結羽は僕よりも物凄く手荒く扱って、存分に痛めつけている。そして、しっかりと捻り潰している辺りはそうとう怒っているというアレが垣間みれた。
「曾孫よ、曾孫よ!踏んどる!踏んどるぞ!」
ギブギブと床を翼で叩く曾祖父は、完全に下手に廻っていている。
「あ、ゴメンなさい、曾祖父ちゃま。あまりにも小さすぎてみえませんでした」
結羽はそういうが、物凄く悪気があるようにさらに捻って捻って捻り潰してからようやく曾祖父の身体から右足を退かしていた。そして、曾祖父の片翼を掴みあげるとゴミ箱に勢いよく投げ捨てる。
「アレ?曾祖父ちゃま?」
結羽は自分でやったのにしれっとした顔で曾祖父を探す素振りをみせて、ゴミ箱に投げ捨てた曾祖父の身体をゴミ箱から掴みあげると今度はちからいっぱい床に叩きつけた。曾祖父はぐるぐると目を廻しながら、だが、「曾孫よ、なんて手厚い歓迎をしてくれるんじゃい♪」といっているから、いちおう物凄く悦んでいるようだった。
「変態か………」
僕の口から低くって冷たいとても重々しい言葉が吐かれて、曾祖父は我に返る。
「違う、わしは断じてドMではないわい!!」
そう叫ぶが、股の間から白い液体(白濁)したモノがどっばぁとでている地点で、ソレはもう皆無に近かった。

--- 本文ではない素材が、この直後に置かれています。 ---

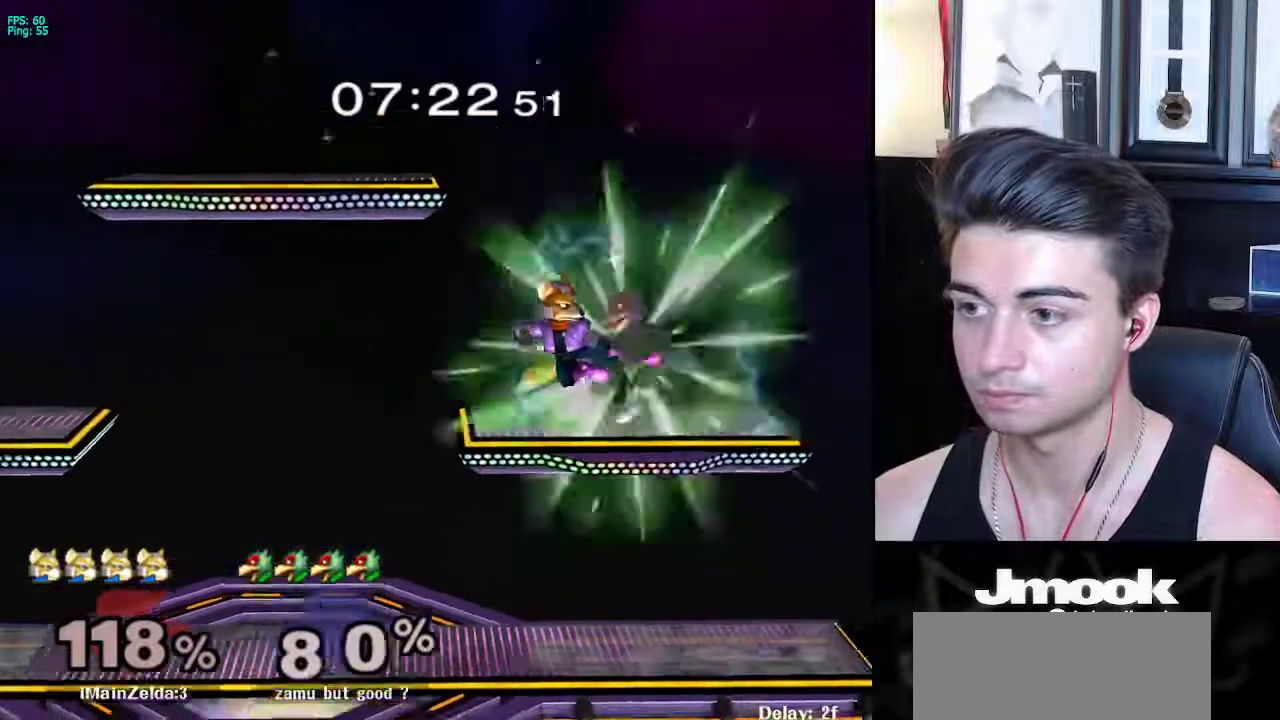
{"buttons": [], "left_stick": "up-right", "right_stick": "center", "events": [[67, "L1", "down"], [67, "left_stick", "down"], [183, "L1", "up"], [267, "B", "down"], [350, "B", "up"], [383, "left_stick", "left"], [467, "left_stick", "up-right"]]}
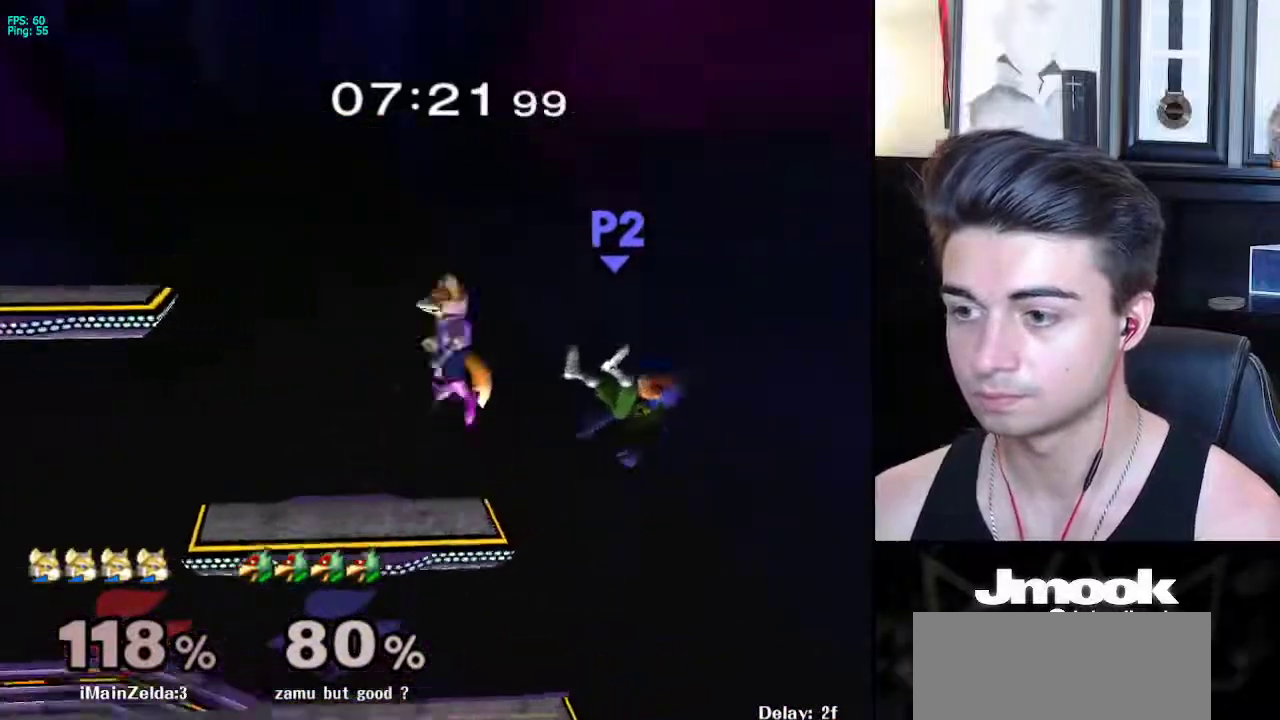
{"buttons": [], "left_stick": "left", "right_stick": "center", "events": [[250, "left_stick", "down-right"], [450, "left_stick", "left"]]}
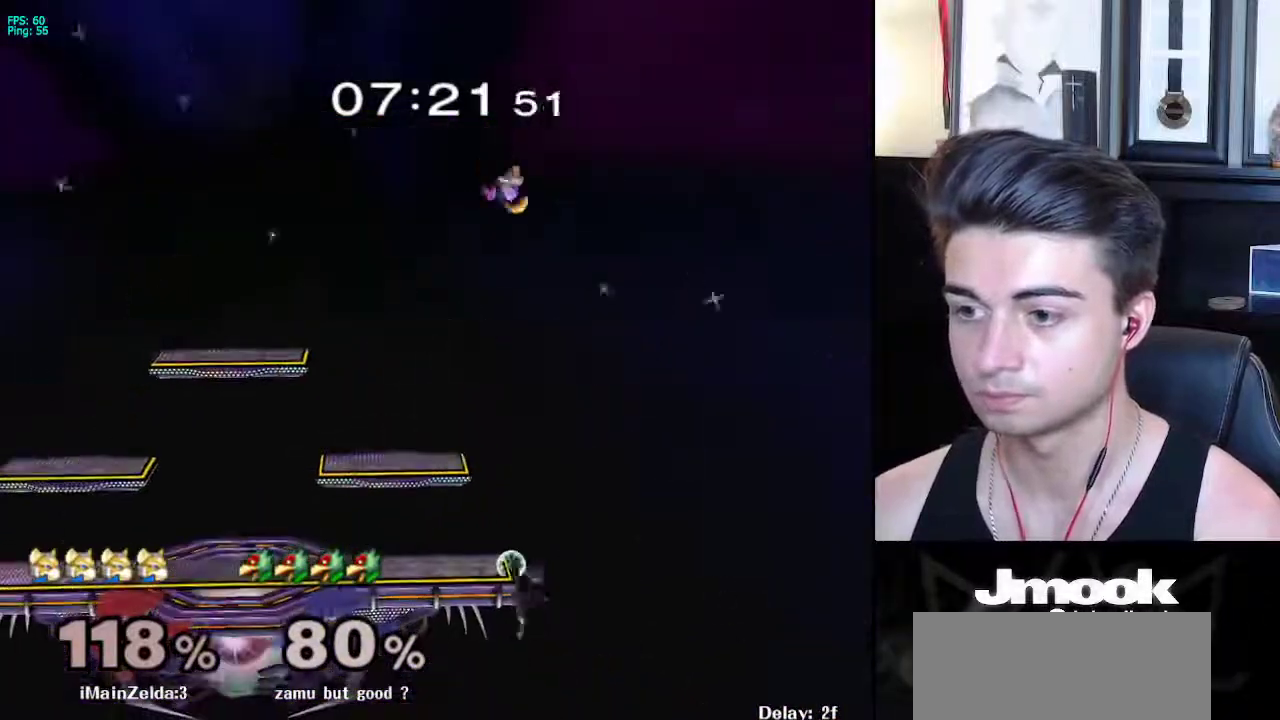
{"buttons": [], "left_stick": "left", "right_stick": "center", "events": [[117, "left_stick", "down-right"], [200, "left_stick", "down"], [400, "left_stick", "left"]]}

ドMなんだと僕は結羽と顔をみ合わせて、曾祖父の両翼を掴んで結羽に差しだす。握り潰すほどの馬鹿力で翼を掴んでいるから、曾祖父は逃げるに逃げられない。
「あっん♪いぁめて♪」
結羽のデコピン改め鼻ピンにあられもない声をあげる曾祖父は、あられもない声以上に物凄く幸せそうな顔でのたうち廻っていた。